Crois-moi, n'affecte plus un pouvoir despotique ;
Abandonne des mers le sceptre chimérique,
Et là, d'un titre vain cessant de te parer,
Souffre une égalité dont tu dois t'honorer.
Surtout, du fier Romain ne tiens plus le langage ;
Insensée ! Est-ce à toi de parler de Carthage,
Quand le Français puissant que tu veux accabler
Sur ton propre destin t'a déjà fait trembler ?

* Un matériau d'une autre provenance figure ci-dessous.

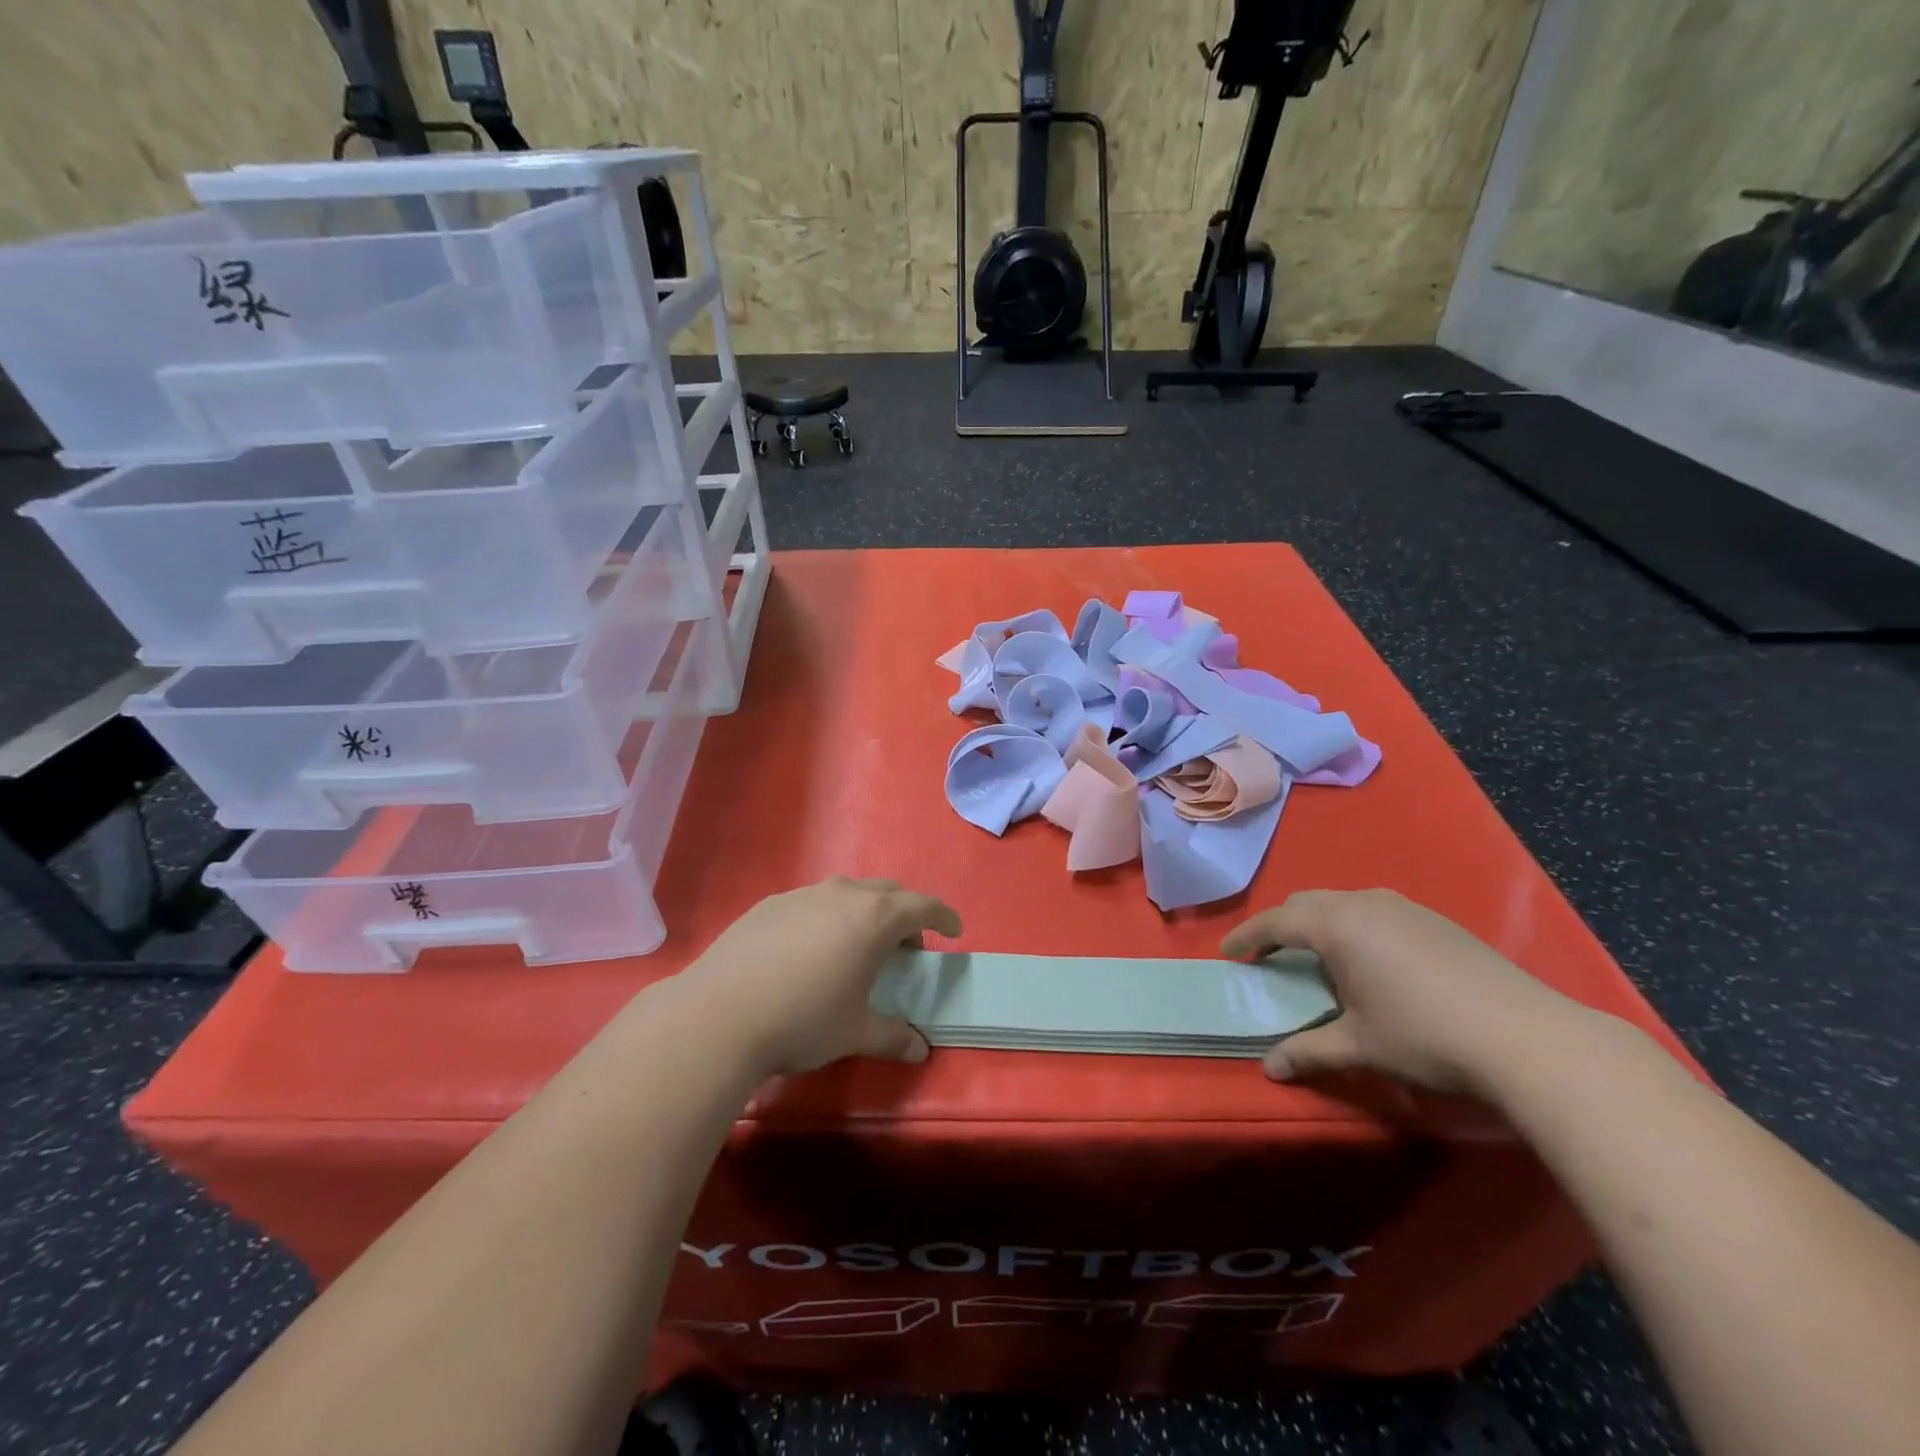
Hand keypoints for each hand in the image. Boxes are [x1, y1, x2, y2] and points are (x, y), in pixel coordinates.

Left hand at [688, 878, 962, 1076]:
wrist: (721, 1013)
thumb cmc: (804, 1020)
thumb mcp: (855, 1033)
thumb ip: (893, 1036)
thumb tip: (920, 1050)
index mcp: (875, 918)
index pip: (924, 905)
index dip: (944, 916)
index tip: (953, 931)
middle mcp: (843, 894)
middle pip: (887, 892)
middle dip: (903, 914)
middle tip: (904, 947)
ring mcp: (803, 895)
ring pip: (846, 893)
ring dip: (863, 912)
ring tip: (855, 947)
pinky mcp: (769, 904)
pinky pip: (811, 902)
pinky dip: (825, 917)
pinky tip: (807, 951)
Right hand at [1221, 889, 1580, 1094]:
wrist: (1527, 1038)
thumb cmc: (1425, 1037)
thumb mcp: (1360, 1046)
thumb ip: (1309, 1051)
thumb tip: (1270, 1068)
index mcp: (1337, 926)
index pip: (1276, 921)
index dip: (1248, 936)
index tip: (1229, 953)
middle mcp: (1365, 904)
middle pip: (1307, 903)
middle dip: (1282, 926)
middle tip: (1271, 956)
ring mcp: (1405, 908)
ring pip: (1344, 904)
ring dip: (1321, 925)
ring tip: (1321, 960)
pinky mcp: (1437, 922)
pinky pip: (1376, 913)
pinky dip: (1356, 928)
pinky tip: (1374, 965)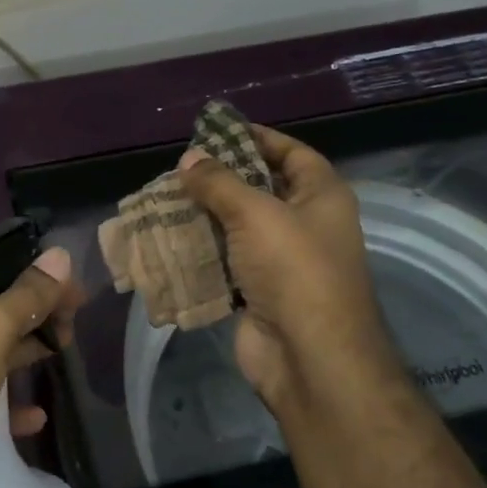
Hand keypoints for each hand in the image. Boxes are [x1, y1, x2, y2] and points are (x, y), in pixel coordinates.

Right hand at [178, 126, 401, 415]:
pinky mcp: (258, 292)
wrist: (308, 356)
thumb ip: (219, 182)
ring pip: (237, 228)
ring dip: (204, 217)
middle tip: (180, 170)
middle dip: (220, 179)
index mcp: (322, 196)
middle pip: (260, 190)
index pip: (292, 153)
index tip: (217, 131)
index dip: (258, 138)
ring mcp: (282, 261)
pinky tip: (169, 240)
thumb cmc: (293, 269)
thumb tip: (190, 159)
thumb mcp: (255, 212)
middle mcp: (306, 224)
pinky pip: (225, 262)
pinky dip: (201, 252)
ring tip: (164, 200)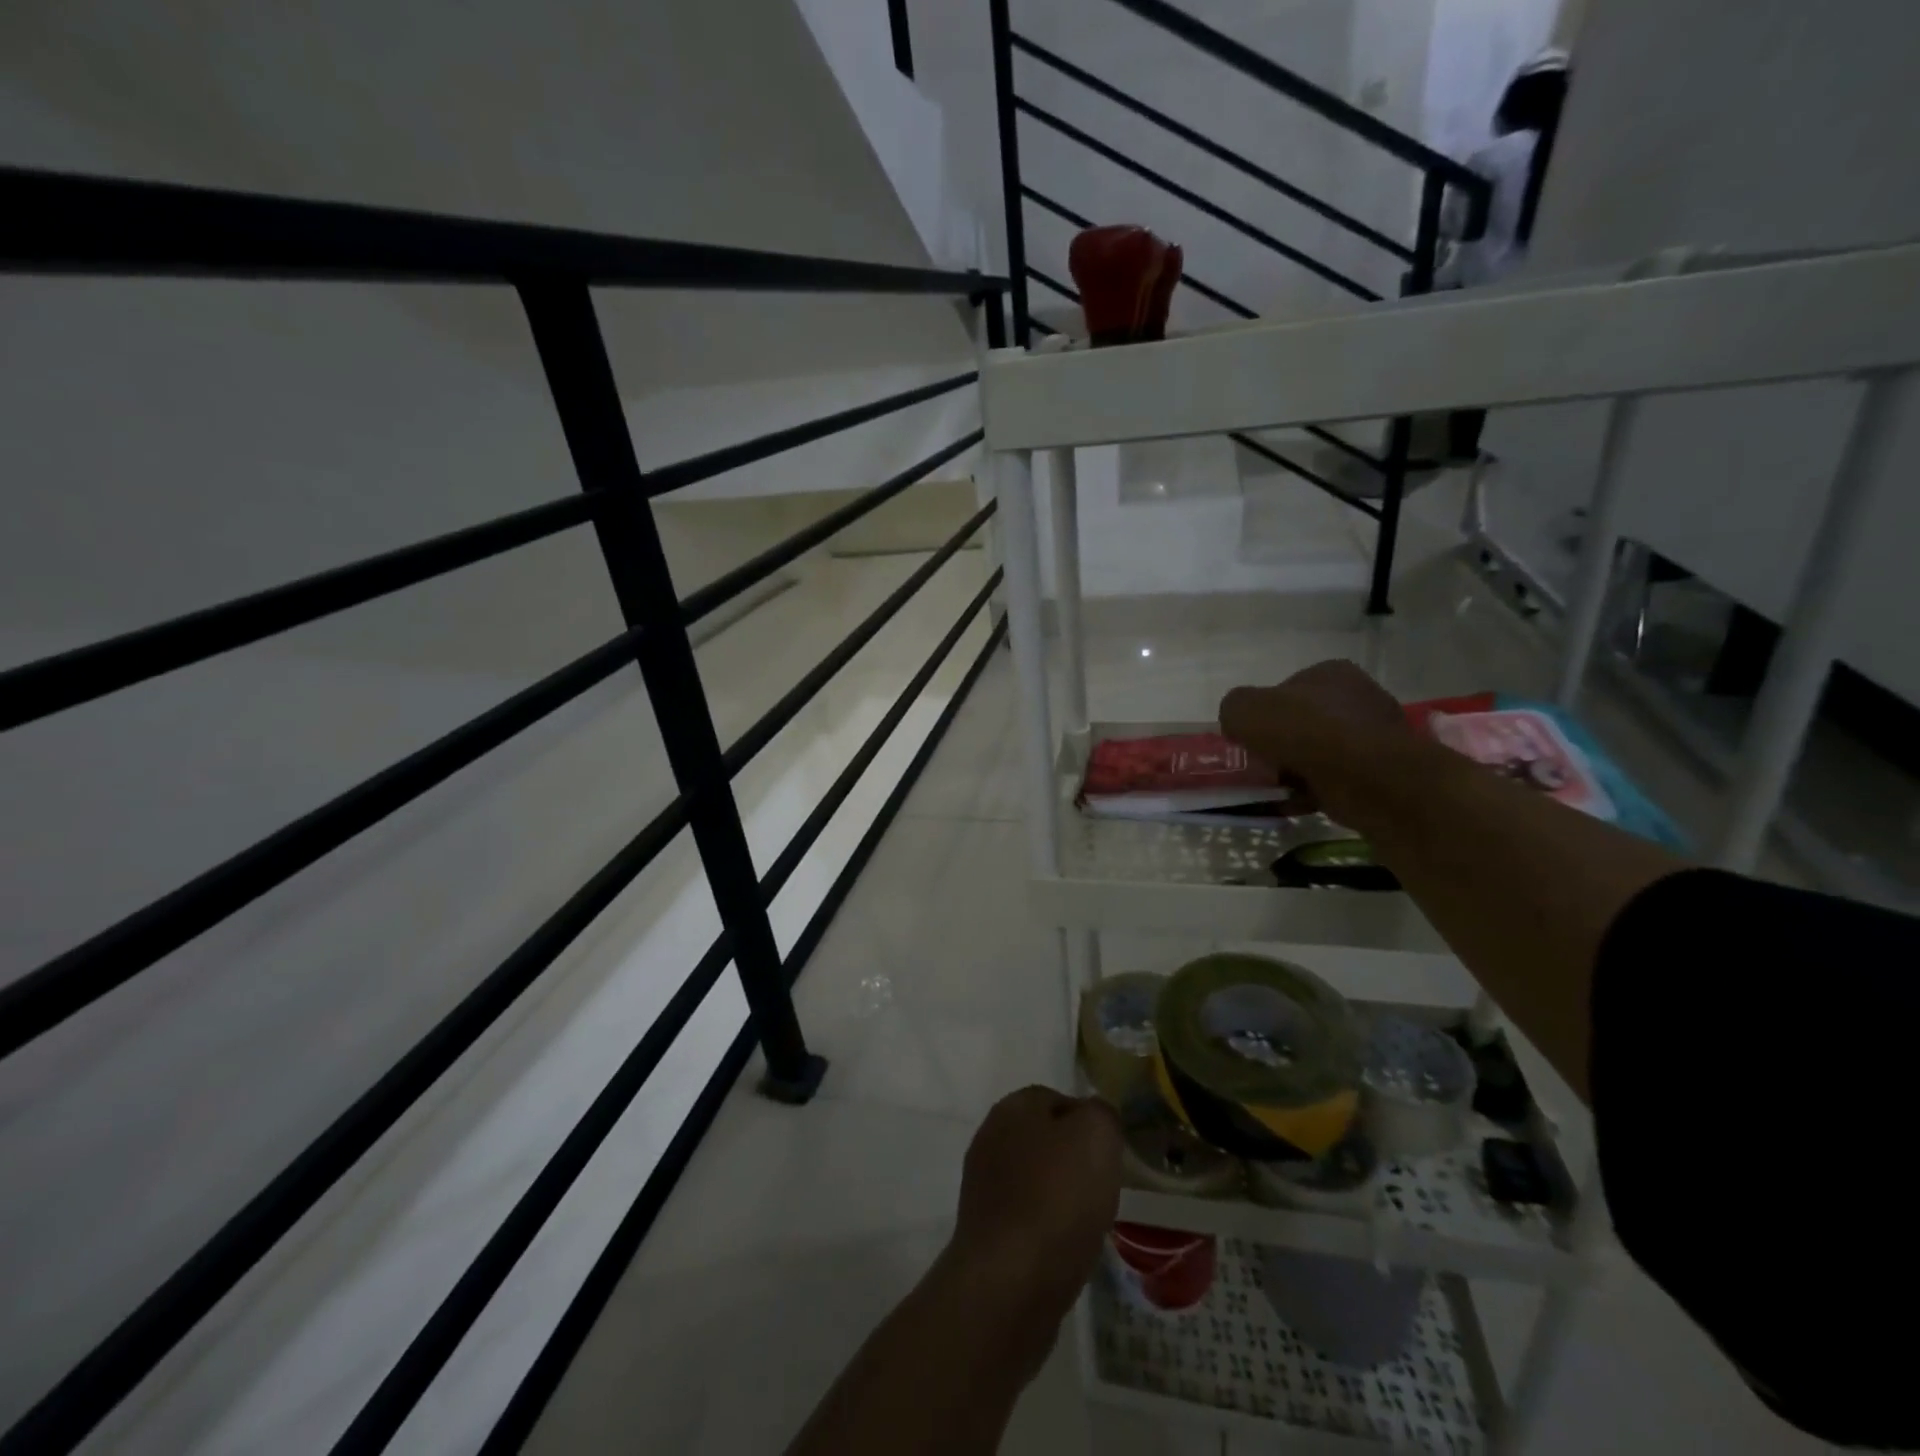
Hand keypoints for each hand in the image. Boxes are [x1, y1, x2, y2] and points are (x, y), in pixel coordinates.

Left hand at [946, 1087, 1120, 1329]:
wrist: (1008, 1284)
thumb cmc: (1056, 1198)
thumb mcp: (1096, 1136)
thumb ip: (1100, 1114)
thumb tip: (1094, 1117)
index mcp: (1012, 1107)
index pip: (1057, 1099)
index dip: (1089, 1122)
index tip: (1111, 1153)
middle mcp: (990, 1138)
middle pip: (1045, 1139)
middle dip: (1075, 1160)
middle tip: (1104, 1186)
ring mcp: (983, 1186)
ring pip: (1036, 1179)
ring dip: (1062, 1196)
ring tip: (1088, 1221)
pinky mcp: (985, 1231)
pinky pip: (1026, 1217)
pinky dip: (1048, 1228)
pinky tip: (1066, 1248)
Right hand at [1219, 660, 1410, 821]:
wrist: (1368, 778)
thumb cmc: (1305, 733)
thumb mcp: (1244, 710)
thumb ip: (1234, 709)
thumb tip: (1239, 724)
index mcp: (1331, 672)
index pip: (1286, 690)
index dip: (1263, 714)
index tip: (1250, 739)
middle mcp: (1359, 696)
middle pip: (1303, 723)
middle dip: (1281, 745)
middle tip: (1260, 766)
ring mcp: (1375, 734)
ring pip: (1319, 753)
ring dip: (1295, 771)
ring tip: (1275, 789)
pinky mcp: (1382, 771)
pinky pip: (1335, 780)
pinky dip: (1314, 791)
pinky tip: (1296, 803)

Ah quoi ! Ne vois-tu pas nos flottes renaissantes
Couvrir de toutes parts les ondes blanchissantes,
Y chercher, y poursuivre, y braver tes vaisseaux
Et balancer déjà ton pouvoir sur les eaux ?
Ah ! Si tu peux vaincre une haine immortelle,
S'il faut éterniser notre antique querelle,
Ne peut-elle éclater que sur de tels sujets ?
Non, non, choisissons-lui de plus dignes objets.
Émules généreux, combattons l'industrie,
De zèle pour les arts, D'AMOUR POUR LA PATRIE.
C'est troubler trop long-temps la paix de l'Univers,
Ses vrais perturbateurs sont les tyrans des mers ;
Eh bien ! N'y souffrons plus leur fureur vagabonde,
Brisons les fers tendus de l'un à l'autre monde ;
Que là, nos pavillons, tous libres, tous égaux ;
Sans se croire ennemis, sachant être rivaux,
Reconnaissent enfin que nul sur cet empire
N'a de lois à subir, ni de lois à prescrire.